We needed a multi-pronged campaign that was simple accessible an easy to implement for women given we were starting in India’s toughest state Bihar with high poverty, illiteracy, and gender disparity, that too among the COVID lockdown. Shakti partnered with The Times of India, India’s premier daily, to create a movement called - The Nominate-Me Selfie. We took a simple, accessible, universal phenomenon - the SELFIE, and turned it into a CV for women’s grassroots leaders. We teamed up with NGO’s at grassroots levels who spread the word and urged women leaders to send their Selfie-CV’s to their local leader in parliament, asking to be nominated. Our screens , newspapers and public consciousness became flooded with the faces of women leaders , and their significant development achievements, igniting a grassroots women’s movement, that is shaking the pillars of Indian power centers.
Flip the Perception, Flip the Camera. Women working hard in the trenches of the political movement are invisible in terms of their presence and their achievements. This systemic unfairness has stopped them from asking for their due. Therefore, our strategy was to flip what is considered the norm, used as a metaphor for flipping the camera. Flip the Bias: From homemakers to community leaders. Women make excellent leaders because they understand what homes and communities really need. Flip the Narrative: From the fiction of women can’t lead and are not available to the facts of their presence and achievements. Primary Audience Parliamentarians, a majority of whom are male and are instrumental in giving tickets to female candidates. Secondary Audience The women of India – As victims of patriarchy for so long, they are looking for ways to bring sustainable change to society by being heard and given their due.
We started with Bihar – the country’s poorest, most illiterate state with least representation of women in parliament. Be Seen Shakti collaborated with 140 organizations to simultaneously reach 126 elected representatives in just 2.5 hours.This was instrumental in mobilizing women leaders below state level to take selfies of themselves and their achievements and tag their community and political leaders, asking to be nominated.Young Bihari women started tagging their leaders demanding more candidates in the state elections. Be Heard As hundreds of selfies started to pour in it caught the media’s attention, who led by TOI amplified a state phenomenon into a national issue.Parallelly, we launched a film for parliamentarians questioning the 1:10 gender skew in state assemblies. Be Relentless This is not a flash in the pan – but a movement that is on-going state to state before state elections, ensuring that we don’t stop till we get our half!
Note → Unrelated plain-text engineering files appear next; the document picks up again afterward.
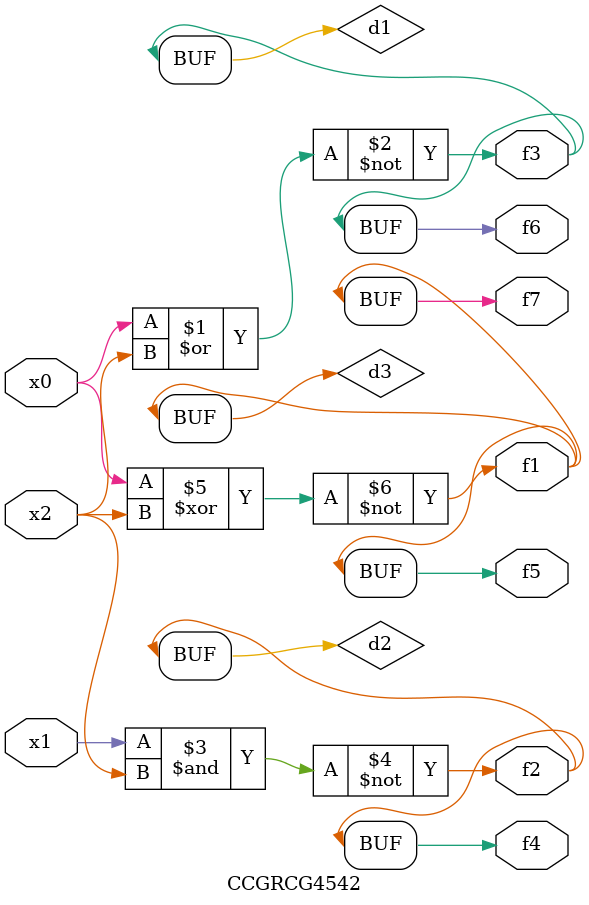
<source format=v>
module CCGRCG4542(
	input x0, x1, x2,
	output f1, f2, f3, f4, f5, f6, f7
);

	wire d1, d2, d3;

	nor (d1, x0, x2);
	nand (d2, x1, x2);
	xnor (d3, x0, x2);
	assign f1 = d3;
	assign f2 = d2;
	assign f3 = d1;
	assign f4 = d2;
	assign f5 = d3;
	assign f6 = d1;
	assign f7 = d3;
endmodule

</source>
The groundswell that this campaign created could not be ignored – In Bihar fielded candidates went up, across political parties, to a highest ever 10% ( up from 8%) The ruling party gave an unprecedented 19% of tickets to women. We then rolled out the movement everywhere a new election would come up. Bengal state elections saw ruling party women candidates up to a never before seen 17%. With state level involvement led by women – voter turnout has risen faster and has been higher than men’s turnout for state elections. This movement is ongoing, state by state elections we are clear - We will not stop until half is us, half is ours.